---------- Document

He said, "I understand you were responsible for getting Vince Colletta moved off inking Jack Kirby's pencils at DC."

For a moment, I thought this might be some relative of Colletta's preparing to sock me in the gut or something but I said, "I guess so." Whereupon the man extended his right hand in friendship and said, "I'm Frank Robbins. How is it done?"

Much of the fifteen-or-so minutes was spent talking about inkers. I asked him who he'd prefer to have ink his work and he answered, "Me and only me." By that, he meant Frank Robbins, not me. He went on to say that one thing he didn't like about doing comic books was the whole idea of one artist penciling and another guy — often, a stranger — finishing the work: "I don't understand why anyone with any artistic talent at all would want someone else finishing their drawings or would want to finish someone else's drawings." He was not the only penciler or inker I've met who felt this way.

Another thing he said he didn't like about doing comics: Being switched from strip to strip. This is an approximate quote: "I like to really understand the characters I'm drawing and once I learn the characters on one book, they move me to another one." When years later Mike Sekowsky said that line to me about being a chess piece, I immediately thought of Frank Robbins.

Frank and I talked a bit about Jack Kirby that day. He loved Jack and the feeling, I assured him, was mutual. He also told me about his plans to retire to Mexico and paint. By whenever this encounter was, those plans were very much at the "probable" stage. He seemed like a nice man who took great pride in his work and I wished I could have talked with him longer. I did remind him that depending where he wound up living in Mexico, it might be a short commute to the annual comic book convention in San Diego.

I told him I was sure I could persuade the con to invite him as a guest. He thanked me for the thought but said that if and when he relocated to Mexico, it would be to put comics behind him.

By 1977, Johnny Hazard had lost enough newspapers that he and his syndicate decided jointly to put it behind him and to end its 33 year run. The last installment ran in papers on August 20, 1977. He finished out his Marvel contract early the following year and, as wished, moved to Mexico — to San Miguel de Allende, located in the far eastern part of Guanajuato, to be exact. There, he produced a great many paintings, some of which still hang in galleries around the world.

As far as I know, he never drew another comic book or comic strip though he had many offers. That's what I heard from Alex Toth, the only person I knew who kept in touch with him. Alex supplied Frank's address via which I got him invited to the comic convention — an invite that he politely declined. San Miguel de Allende, it turned out, is about 1,600 miles from San Diego so maybe that was a factor in his decision. Or maybe he simply didn't want to discuss the work he'd done in what by then he may have regarded as a previous life.

His run as a comic book artist for Marvel only lasted a little over four years during which he indeed averaged two comics a month…so roughly a hundred stories. I think I've now seen more than a hundred Facebook threads in which someone is losing it over the fact that Frank Robbins briefly drew some super-hero comics almost a half-century ago. It's like their whole childhoods were scarred by the site of a slightly-spongy Captain America or a Daredevil with unrealistic anatomy…as if most other super-hero artists drew the realistic kind.

--------------------
---------- Material provided

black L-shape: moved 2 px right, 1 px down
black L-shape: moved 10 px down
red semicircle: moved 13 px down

--------------------

What you will do ::
1. In the Frank Robbins piece, what reason did Robbins give for disliking being moved from strip to strip? Answer in one to three sentences.
2. Transcribe the part of the Frank Robbins piece that begins at the words "I told him I" and stops after the words "comics behind him.".
3. Answer these questions from the Frank Robbins piece:
(a) On what date did the last installment of Johnny Hazard run in papers?
(b) To what town in Mexico did Robbins move?
(c) Who was the only person the writer knew who kept in touch with Robbins?

Set of answers ::
1. Robbins said he liked to really understand the characters he was drawing. Once he had learned the characters on one book, he was moved to another one.

2.
I told him I was sure I could persuade the con to invite him as a guest. He thanked me for the thought but said that if and when he relocated to Mexico, it would be to put comics behind him.

3.
(a) August 20, 1977
(b) San Miguel de Allende
(c) Alex Toth